Genetic experiments position the Fgfr1 gene at the top of gene hierarchy that directs the development of multicellular animals. Fgfr1 governs gastrulation, as well as development of the major body axes, neural plate, central and peripheral nervous systems, and mesoderm by affecting the genes that control the cell cycle, pluripotency and differentiation (Ciruna et al., 1997; Partanen et al., 1998; Ciruna and Rossant, 2001; Dequeant and Pourquie, 2008) and microRNAs (Bobbs et al., 2012). This regulation is executed by nuclear protein, nFGFR1, which integrates a plethora of development controlling epigenomic signals (Stachowiak et al., 2015). nFGFR1 cooperates with RXR, Nurs and other CBP binding TFs, and targets thousands of genomic loci, including promoters of the mRNA and miRNA genes that reside at the top of the ontogenetic networks (Terranova et al., 2015). The dynamic nature of nFGR1 and its partner proteins illustrates how probabilistic molecular collisions (see Box 2, Fig. 2B) control the flow of information in structured genomic networks that underwrite development. The figure lists the discussed examples of nFGFR1 binding (ChiPseq) to promoters of different categories of developmental genes in which color denotes upregulation (red +) or downregulation (green −) during transition from ESCs to NCs (RNA‐seq). Black indicates nFGFR1 targeted genes that are not differentially expressed in ESC and NC (<2‐fold change). Figure is based on (Terranova et al., 2015) and linked database).

Figure 11

(A) Malignancy—in cancer cells nFGFR1 has been found depleted, truncated or fused with other genes. In cancer cell lines with reduced nFGFR1 expression, an up‐regulation of endogenous nFGFR1 or transfection of constitutively active nuclear FGFR1(SP‐/NLS) promote cell differentiation. Studies of non‐transformed ESC and NC show that nFGFR1 binds to promoters of key developmental proto‐oncogenes and tumor suppressor genes suggesting that the generation of cancerous phenotypes may involve altered structure/function of nFGFR1 and/or regulation of altered genes by nFGFR1. In cells surrounding pancreatic or glioma tumors nFGFR1 is found overexpressed and may promote cell migration and metastasis. (B) Developmental disease—disruption of INFS in schizophrenia. “Feed‐Forward‐And‐Gate” signaling by INFS in development.

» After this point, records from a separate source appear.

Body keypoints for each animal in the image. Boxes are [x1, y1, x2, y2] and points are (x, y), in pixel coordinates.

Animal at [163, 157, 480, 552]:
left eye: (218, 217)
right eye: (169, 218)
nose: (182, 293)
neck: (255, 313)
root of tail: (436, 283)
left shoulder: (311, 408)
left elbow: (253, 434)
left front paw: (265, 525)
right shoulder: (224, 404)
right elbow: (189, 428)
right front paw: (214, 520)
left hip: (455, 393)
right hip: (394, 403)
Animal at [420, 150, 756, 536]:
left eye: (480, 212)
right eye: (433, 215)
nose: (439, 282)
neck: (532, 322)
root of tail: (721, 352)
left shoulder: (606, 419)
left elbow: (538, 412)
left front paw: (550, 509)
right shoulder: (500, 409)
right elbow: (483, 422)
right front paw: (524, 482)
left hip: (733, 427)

Neurogenic signals generated by diverse extracellular stimuli (St; neurotransmitters, hormones, growth factors, cell contact receptors) are propagated through signaling pathways (SiP; cAMP, Ca⁺⁺/PKC, MAPK) to sequence specific transcription factors ([TF; CREB, AP1, NfkB, Smads, Klf4, Stat3, nuclear retinoid receptors {RXR/RAR} and orphan Nur receptors, etc.,]). In parallel, a newly synthesized FGFR1 translocates into the nucleus and “feeds forward” (F‐F) developmental signals directly to CREB binding protein (CBP), an essential transcriptional co‐activator and gene‐gating factor. The coupled activation of TFs and CBP by nFGFR1 allows genes to coordinately respond to developmental signals and cell development. In the proposed transcriptional circuit INFS co‐ordinates incoming developmental signals (St) through the Feed‐Forward (FF) module and reinforces or turns off those input signals via a feedback (FB) module (Lee et al., 2012). *marks signaling pathways in which schizophrenia‐linked genes a have been found, including cAMP, G‐protein signaling, PKC, MAPK, NfkB, CREB, RXR, and Nurr1 (Buervenich et al., 2000; Sun et al., 2010; Jablensky et al., 2011). In schizophrenia and other neurodevelopmental diseases, mutations of these individual genes, including “weak” copy variations could deregulate this auto‐regulated genomic circuit (red lines) and thus lead to broad molecular and developmental dysfunctions (Figure is based on information in (Stachowiak et al., 2013) and in (Terranova et al., 2015) and linked database).